PrincipalPermission jayOrSue = (PrincipalPermission) jay.Union (sue);
Console.WriteLine (jay.IsSubsetOf (jayOrSue)); // True

In this example, calling Intersect on jay and sue would generate an empty permission, because they don't overlap.

A PermissionSet represents a collection of differently typed IPermission objects. The following creates a permission set with three code access permissions, and then Demands all of them in one hit:

PermissionSet ps = new PermissionSet (PermissionState.None);

ps.AddPermission (new UIPermission (PermissionState.Unrestricted));

ps.AddPermission (new SecurityPermission (

ps.AddPermission (new FileIOPermission (
FileIOPermissionAccess.Read, @"c:\docs"));

ps.Demand( );

PermissionSet's constructor accepts a PermissionState enum, which indicates whether the set should be considered "unrestricted." An unrestricted permission set is treated as though it contained every possible permission (even though its collection is empty).

When you call AddPermission, the permission set looks to see whether a same-typed permission is already present.
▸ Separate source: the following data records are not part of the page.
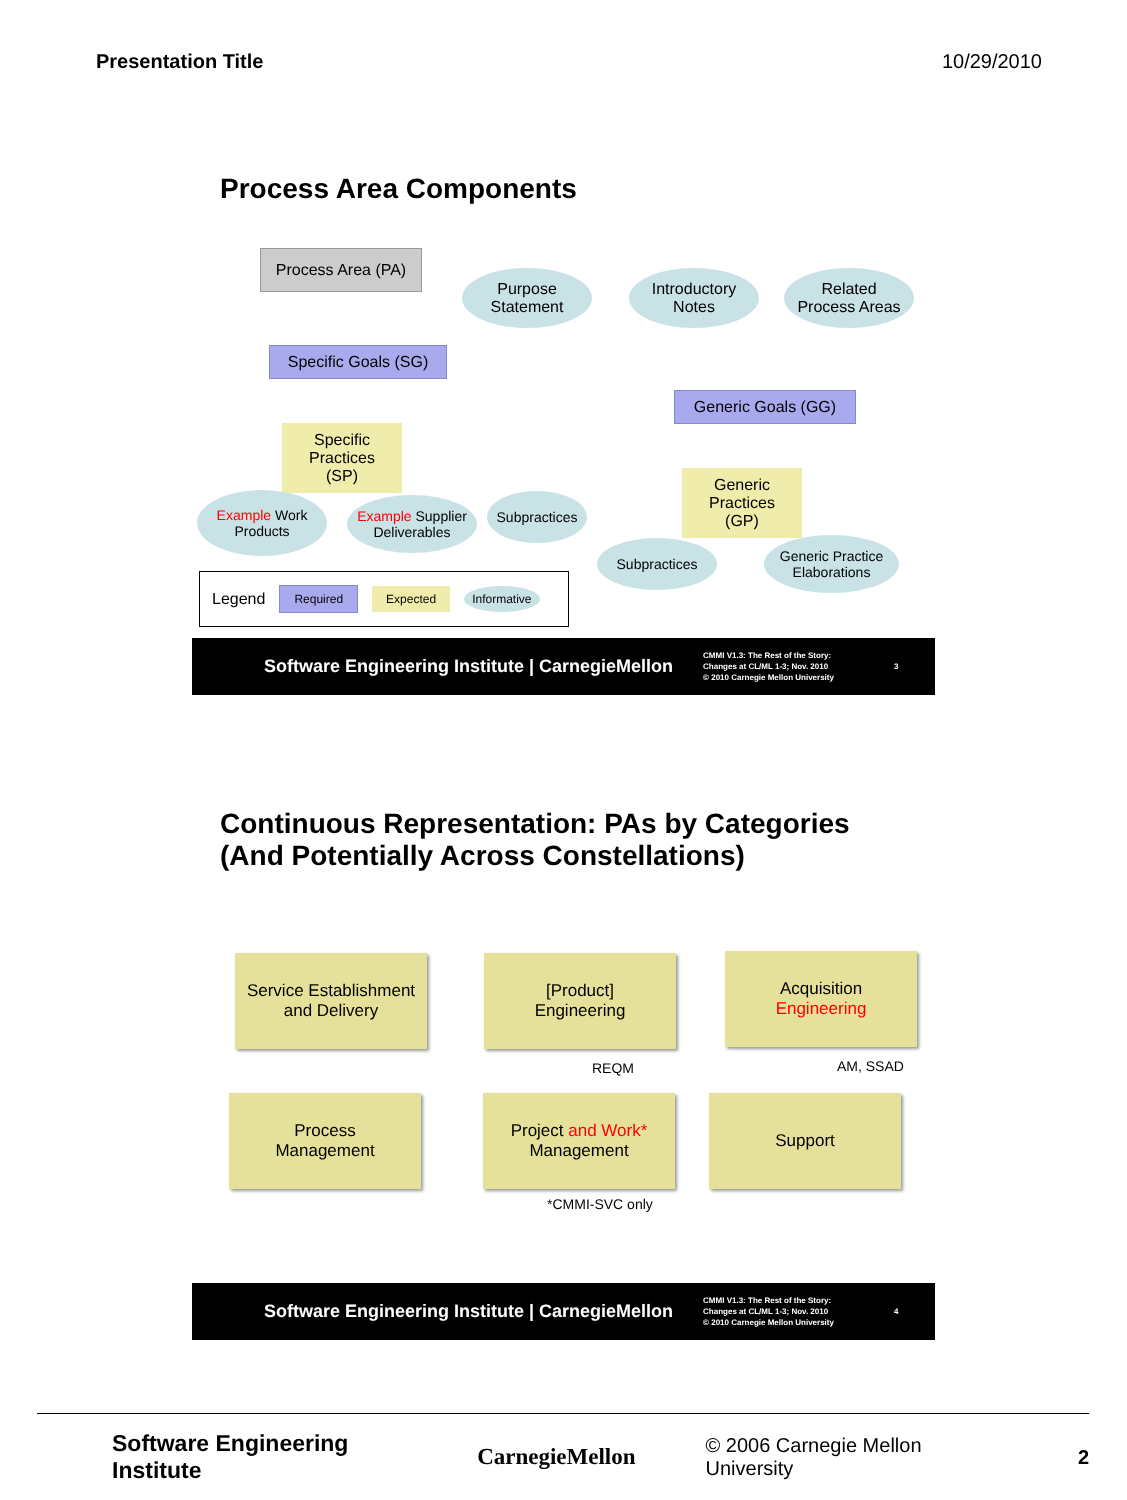Presentation Title 10/29/2010
Process Area Components
Process Area (PA)
Purpose
Statement
Introductory
Notes
Related
Process Areas
Specific Goals (SG)
Generic Goals (GG)
Specific
Practices
(SP)
Generic
Practices
(GP)
Example Work Products
Example Supplier Deliverables
Subpractices
Subpractices
Generic Practice Elaborations
Legend Required Expected Informative
Software Engineering Institute | CarnegieMellon CMMI V1.3: The Rest of the Story:
Changes at CL/ML 1-3; Nov. 2010
© 2010 Carnegie Mellon University 3
Continuous Representation: PAs by Categories
(And Potentially Across Constellations)
Service Establishment and Delivery
[Product]
Engineering
Acquisition
Engineering
REQM AM, SSAD
Process
Management
Project and Work*
Management
Support
*CMMI-SVC only
Software Engineering Institute | CarnegieMellon CMMI V1.3: The Rest of the Story:
Changes at CL/ML 1-3; Nov. 2010
© 2010 Carnegie Mellon University 4
Software Engineering Institute CarnegieMellon © 2006 Carnegie Mellon University 2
If so, it Unions the new and existing permissions; otherwise, it adds the new permission to its collection. Calling AddPermission on an unrestricted permission set has no effect.

You can Union and Intersect permission sets just as you can with IPermission objects.

Declarative Versus Imperative Security
So far, we manually instantiated permission objects and called Demand on them. This is imperative security. You can achieve the same result by adding attributes to a method, constructor, class, struct, or assembly—this is declarative security. Although imperative security is more flexible, declarative security has a couple of advantages:

• It can mean less coding.

• It allows the CLR to determine in advance what permissions your assembly requires.
Here's an example:

[PrincipalPermission (SecurityAction.Demand, Name="Mary")]
public void GetReports( )

This works because every permission type has a sister attribute type in the .NET Framework. PrincipalPermission has a PrincipalPermissionAttribute sister. The first argument of the attribute's constructor is always a SecurityAction, which indicates what security method to call once the permission object is constructed (usually Demand). The remaining named parameters mirror the properties on the corresponding permission object.